From time to time I was concerned that my intention to be a career officer in a nontraditional career field was not always taken seriously. When the duty section that I was responsible for was highlighted for excellence in a major command Inspector General Team visit report, I was very disappointed that my next performance report ranking in comparison to my peers was lower than I anticipated. I wondered if the fact that I was a single female officer was perceived by my male supervisors as an indicator that I was not career-minded. I also wondered if my male peers were given more serious consideration for higher ratings and promotion consideration because they were married with families. These concerns influenced me to work even harder and to make clear to my supervisors that I was dedicated to the Air Force and committed to being a high achiever.

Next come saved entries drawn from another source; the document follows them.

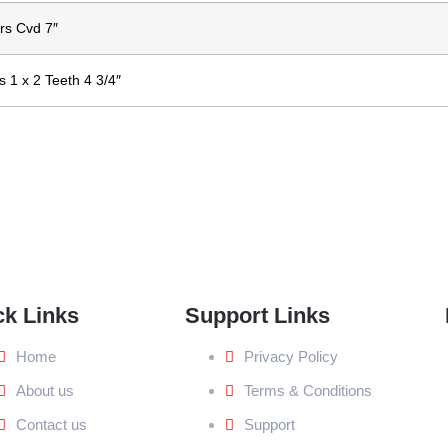
rs Cvd 7″
 1 x 2 Teeth 4 3/4″
ck Links
Support Links
Home
Privacy Policy
About us
Terms & Conditions
Contact us
Support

After completing my first assignment at my first permanent duty station, I had a series of subsequent assignments that brought me great professional and personal satisfaction. My concerns about fair competition for promotion with my peers were no longer on my mind, and I observed that women in the Air Force were able to excel, to be selected for increased responsibilities, and to be promoted to higher grades. I completed Squadron Officer School and a remote tour overseas, was competitively selected for a special duty assignment, and served a four year tour at a major command headquarters staff. By then, in the mid-1980s, women in the Air Force were nearly 10 percent of the total active duty population, and serious thought was being given to removing combat exclusions that prevented women from serving in all career fields—true indicators of the success that women in the Air Force were achieving.

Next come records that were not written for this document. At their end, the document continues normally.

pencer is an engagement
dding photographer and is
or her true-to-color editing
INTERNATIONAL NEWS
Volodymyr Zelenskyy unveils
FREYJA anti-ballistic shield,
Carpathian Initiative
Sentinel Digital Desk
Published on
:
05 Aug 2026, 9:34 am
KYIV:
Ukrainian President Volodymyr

The Air Force did experience some growing pains with the increasing female active duty population. For example, the former policy from the early 1970s that required female active duty members to separate from the Air Force if they became pregnant was abolished. Uniforms for women in the Air Force were given more attention, including the addition of fatigue uniforms to fit women, a female uniform with slacks, and the creation of a maternity uniform. There were better supplies of uniforms for female military members.

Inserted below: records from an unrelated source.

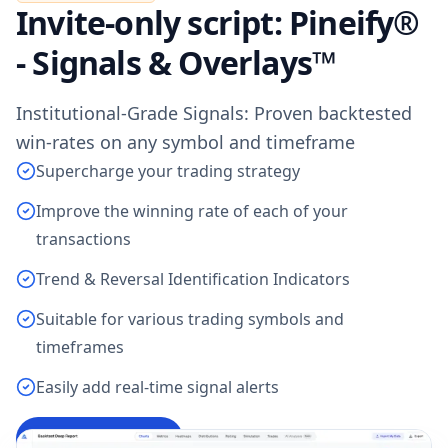
Invite-only script: Pineify®
- Signals & Overlays™
Institutional-Grade Signals: Proven backtested
win-rates on any symbol and timeframe
Supercharge your trading strategy
Improve the winning rate of each of your
transactions
Trend & Reversal Identification Indicators
Suitable for various trading symbols and
timeframes
Easily add real-time signal alerts
Access Indicator
→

As a field grade officer in the mid-1980s I found that female as well as male Air Force members who were dedicated, hard-working and showed leadership potential had doors opening for them to capitalize on their knowledge, skills and experience for the betterment of the Air Force. I was very gratified to have been selected to be a squadron commander in 1988 and a deputy group commander in 1990. I had a few encounters with male peers in the late 1980s and early 1990s who seemed to believe women did not belong in the Air Force or in nontraditional career fields. Sheila Widnall’s selection as the first female Secretary of the Air Force in 1993 was a clear indication that any lingering doubts about women in the Air Force were out of step with the reality of women’s successes. I was honored to serve as a group commander at Little Rock Air Force Base from 1994-1996, and to complete my Air Force career at Headquarters, Air Mobility Command. I believe that women’s equality in the United States Air Force will always be worth pursuing and perfecting, because the potential of every Air Force member should be nurtured and appreciated as a gift to our nation.